I am currently an unfocused writer.

As you can see at the moment, I am writing a piece of fantasy for you all. I would like to post a CAVEAT about this story, "How to be a thief." That caveat is that I do not know where it is going. I am not editing it like I normally would. I am going 1 chapter at a time with a vague sense in the direction it is headed. I don't know what will happen 2 or 3 chapters from now.

This is not the norm for me. I am usually a very structured writer. Structured, but still unfocused. I write outlines, I research, I pour over every detail. If I am writing a poem you can rest assured that A) it is not some lame "free style" excuse for a poem - it will have meter, it will have rhyme, and B) Every last syllable, rhyme, and punctuation mark was debated at some point, possibly for a while. To me, writing is never finished. There is "finished" and then there is "good enough." My goal is to get it to the "finished stage," this will let me get it to the "good enough" stage, at which point I am tired of writing it and will simply turn it in (or from now on, try to get it published).

Still, my ADHD gets the better of me. I am unfocused partially because of that, but I am learning to get a handle on it. I am also unfocused because I love writing everything I can wrap my mind around (which is, believe me, a lot). This is really my first fantasy piece. I have written sci-fi, mystery, historical fiction, nonfiction (articles, interviews, reports, SEO), creative nonfiction, poetry, and even dabbled in romance a few times. Unfortunately, cross-genre writing seems to be reserved for academia and very closely related genres (sorry Piers, but going both sci-fi and fantasy is hardly sleeping with the enemy). So few writers have successfully crossed into CLOSELY related genres; fewer yet have made it into unrelated genres, and most of those were one-time gimmicks.

The publishing industry seems to be under the impression that if you write in one genre, you will be unable to transfer a fan-base... and if you can't do that, then why bother? Personally, I wouldn't mind creating a readership anew. And in today's world that seems to cater to the ADHD mindset, surely readers can actually understand more than one genre. they might even enjoy it. Do you honestly believe that Joe Readerman is only EVER going to read fantasy novels? If he picks up a creative nonfiction book by Tolkien, I think there's a good chance he'll peruse it, which might get him to try another, then another, then another. Soon you have Joe Readerman who *gasp* enjoys TWO genres!

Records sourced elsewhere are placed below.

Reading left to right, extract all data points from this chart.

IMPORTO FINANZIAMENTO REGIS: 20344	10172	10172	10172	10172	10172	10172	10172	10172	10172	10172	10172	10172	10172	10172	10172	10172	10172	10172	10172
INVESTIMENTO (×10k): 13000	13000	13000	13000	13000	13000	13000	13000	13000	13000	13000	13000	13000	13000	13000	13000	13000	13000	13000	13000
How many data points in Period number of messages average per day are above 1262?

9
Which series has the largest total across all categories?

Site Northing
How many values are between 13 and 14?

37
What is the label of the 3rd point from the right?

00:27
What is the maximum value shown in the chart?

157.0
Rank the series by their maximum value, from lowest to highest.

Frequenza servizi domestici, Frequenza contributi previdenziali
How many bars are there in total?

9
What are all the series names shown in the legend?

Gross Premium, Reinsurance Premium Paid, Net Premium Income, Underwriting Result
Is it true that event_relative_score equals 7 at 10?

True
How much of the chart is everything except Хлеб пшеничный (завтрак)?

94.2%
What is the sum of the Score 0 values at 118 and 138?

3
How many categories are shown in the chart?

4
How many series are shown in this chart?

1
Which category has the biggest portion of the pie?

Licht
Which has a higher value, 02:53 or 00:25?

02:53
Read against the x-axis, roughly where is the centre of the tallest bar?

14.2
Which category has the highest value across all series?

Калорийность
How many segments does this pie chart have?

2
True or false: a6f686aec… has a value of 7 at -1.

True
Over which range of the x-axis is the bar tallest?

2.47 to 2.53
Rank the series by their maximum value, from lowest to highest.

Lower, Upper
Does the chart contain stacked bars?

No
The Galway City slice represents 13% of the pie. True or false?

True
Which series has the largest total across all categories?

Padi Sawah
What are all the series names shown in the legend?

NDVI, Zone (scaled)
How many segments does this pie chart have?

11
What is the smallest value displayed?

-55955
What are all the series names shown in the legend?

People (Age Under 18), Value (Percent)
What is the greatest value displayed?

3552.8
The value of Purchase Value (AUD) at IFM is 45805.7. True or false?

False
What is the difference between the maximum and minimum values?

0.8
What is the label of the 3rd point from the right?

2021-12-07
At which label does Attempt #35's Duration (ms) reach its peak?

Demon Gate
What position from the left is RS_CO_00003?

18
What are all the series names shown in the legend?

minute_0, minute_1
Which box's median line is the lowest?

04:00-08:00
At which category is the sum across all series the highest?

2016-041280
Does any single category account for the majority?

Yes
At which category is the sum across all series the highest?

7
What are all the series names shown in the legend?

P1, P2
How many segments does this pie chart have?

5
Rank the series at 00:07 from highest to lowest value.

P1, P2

I think at the moment I wish to write in creative fiction - something that requires real research. However, if I get noticed in any genre, I will be superbly exuberant. Perhaps I will become the world's first popular pan-genre author? Only time will tell.

1 comment:

  1. So far so good. Seems like an interesting story. Not sure what I can do at the moment to critic it, besides spelling errors and the like. I like it so far, write some more and maybe I'll have more to think about to critique.